The Institute for Apprenticeships (IfA), becomes the Institute for Apprenticeships & Technical Education (IfATE) as the Institute takes over responsibility for Apprenticeships and T Levels. The new name change ushers in exciting new dawn for T Levels preparations.
Today (31 Jan) the Institute assumes responsibility for arranging the approval of outline content for all T Levels; issuing contracts to awarding organisations; and approving the final T Levels ready for providers to teach.
The Institute will assume responsibility for arranging the approval of outline content for all T Levels, for issuing contracts to awarding organisations who will develop the detailed qualifications, and for approving the final T Levels ready for providers to teach at colleges and schools throughout England.
The name change comes on the same day the CBI released their report ‘Getting Apprenticeships Right: Next Steps’ which highlights the need for the Institute to be at the heart of a successful technical education system.
Sir Gerry Berragan, Chief Executive of the Institute for Apprenticeships and Technical Education, said:
“We look forward to playing a key role in the development of T Levels, while maintaining and further improving the work we do to deliver high quality apprenticeships.
“We find ourselves on the threshold of a hugely exciting era for technical education.”
T Levels are new, two-year, post-GCSE courses that will be available full time in selected colleges and schools from September 2020. The courses will be classroom based with a substantial industry placement element.
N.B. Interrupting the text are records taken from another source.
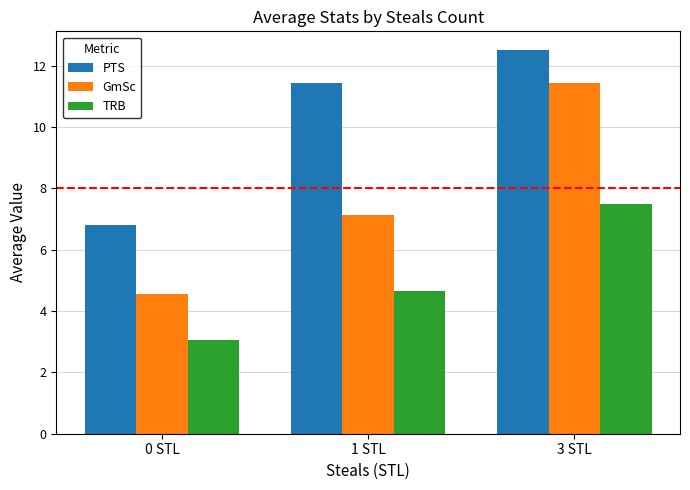

How many bars are there in each group?

3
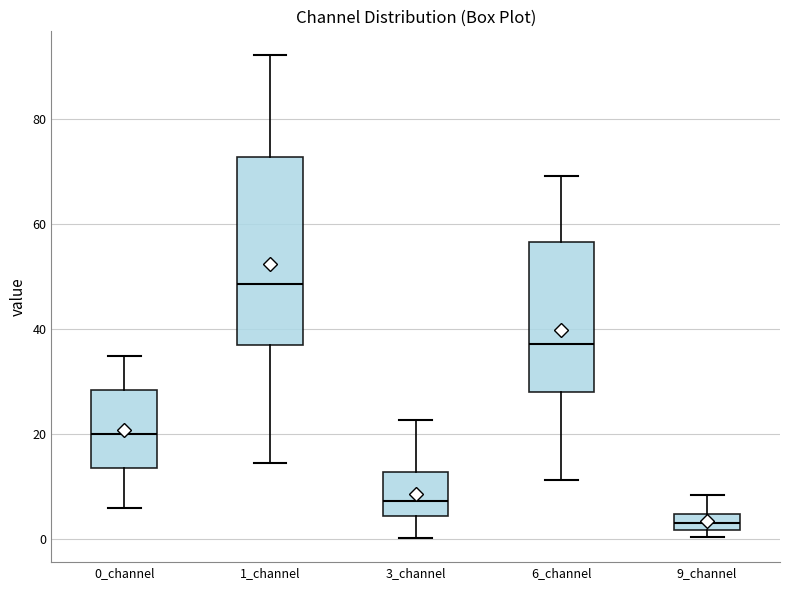

Reading left to right, transcribe this box plot: for each box, give where its median line is, the range the box spans, and where its two whiskers end, as read against the y-axis. The values are not printed on the chart, so give them approximately, as read against the axis.

0_channel: median 20, box 14 to 28, whiskers 6 to 34
1_channel: median 48, box 36 to 72, whiskers 14 to 92
3_channel: median 8, box 4 to 12, whiskers 0 to 22
6_channel: median 38, box 28 to 56, whiskers 12 to 70
9_channel: median 4 (inside the box), box 2 to 4, whiskers 0 to 8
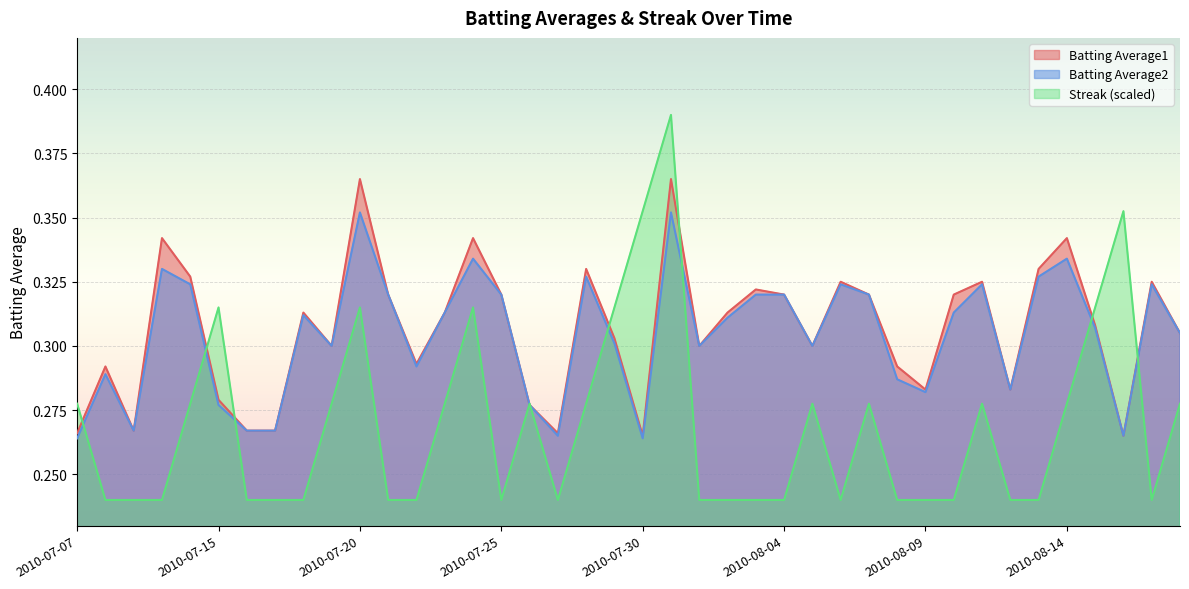

How many interior local valleys does the Batting Average1 series have?

10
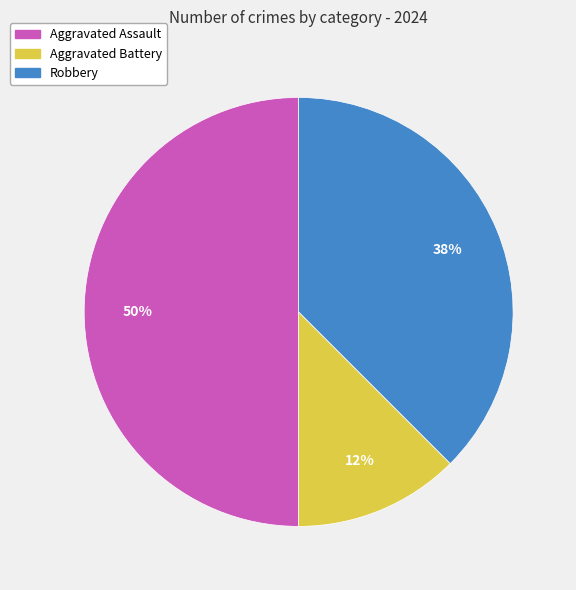

To the nearest percent, what percentage of the pie is Aggravated Assault?

50%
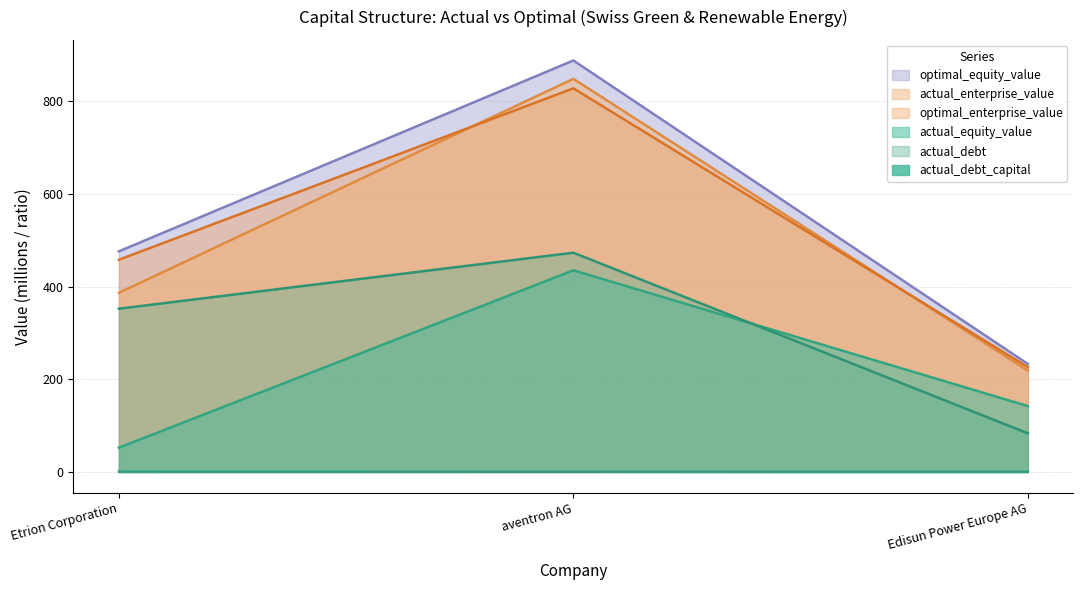

What are all the series names shown in the legend?

actual_debt_capital, actual_equity_value, optimal_equity_value, actual_enterprise_value, optimal_enterprise_value, actual_debt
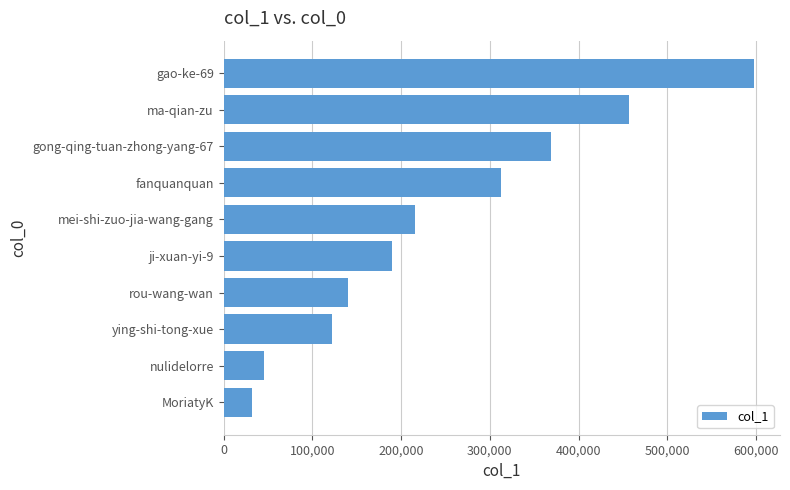

Is it true that the value at mei-shi-zuo-jia-wang-gang is 215960?

True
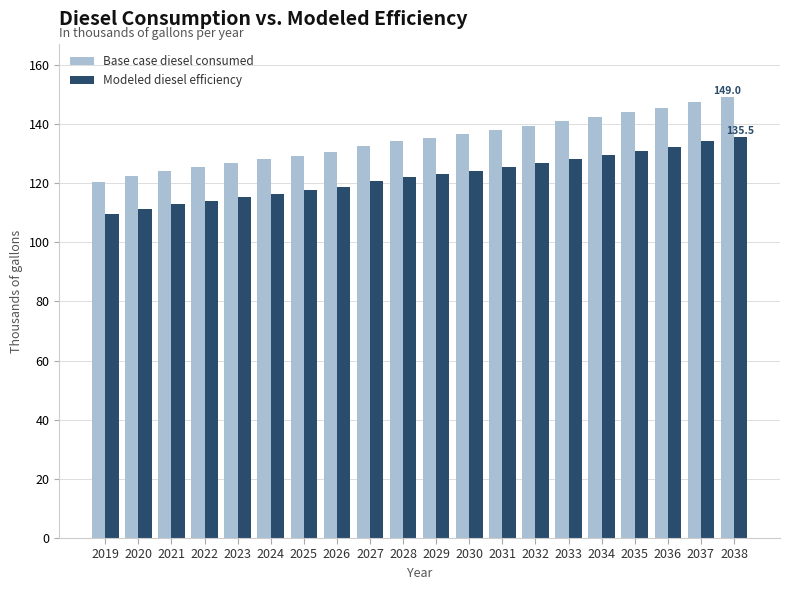

What is the total value across all series at 2038?

284.5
T Levels will enable students to progress into skilled employment, apprenticeships or higher education.
The Institute will also continue with the leading role we are playing with the rollout of new apprenticeship standards and overseeing the upholding of rigorous quality standards.
The Department for Education will still support providers in building their readiness to deliver the T Levels and to have in place arrangements for securing the industry placements lasting at least 45 days within the two-year courses
The government is investing up to £20m over the two years to March 2020 to support providers as they prepare for the introduction of T Levels.
The outline content of the new courses is being devised by T Level panels, consisting of employers and other professionals representing occupations within the industry, with input from education experts.
The Institute will soon let the contracts for the first wave of T Levels set to be taught in classrooms from September 2020. These cover the education, construction and digital industries.
Simultaneously, preparations are under way for wave two which will be delivered from September 2021. These will cover additional courses in digital and construction, plus a new set for the health and science industries.
The Institute responsiblity for Technical Qualifications
This is the main, classroom-based element of the T Level, and equips students with the skills and knowledge necessary to give them a broad understanding of their chosen occupational route.
TQs are made primarily by T Level Panels, who work with the Institute to form outline content. These panels are made up by industry experts, who form the core content and occupational specialisms within the qualification. As part of this process, outline content is put out for public consultation.
When outline content has been finalised and signed off by the Route Panels, it is then ready to be bid on by Awarding Organisations (AOs), who, if successful, will then develop the content. More information on the procurement process can be found here.
Formally, the Institute is responsible for the procurement and management of the TQs, whereas:
- Industry Placements are run by the Department for Education.
- Liaison with providers (schools, colleges etc.) sits with the ESFA and DFE.
- The accreditation and regulation of the qualification sits with Ofqual.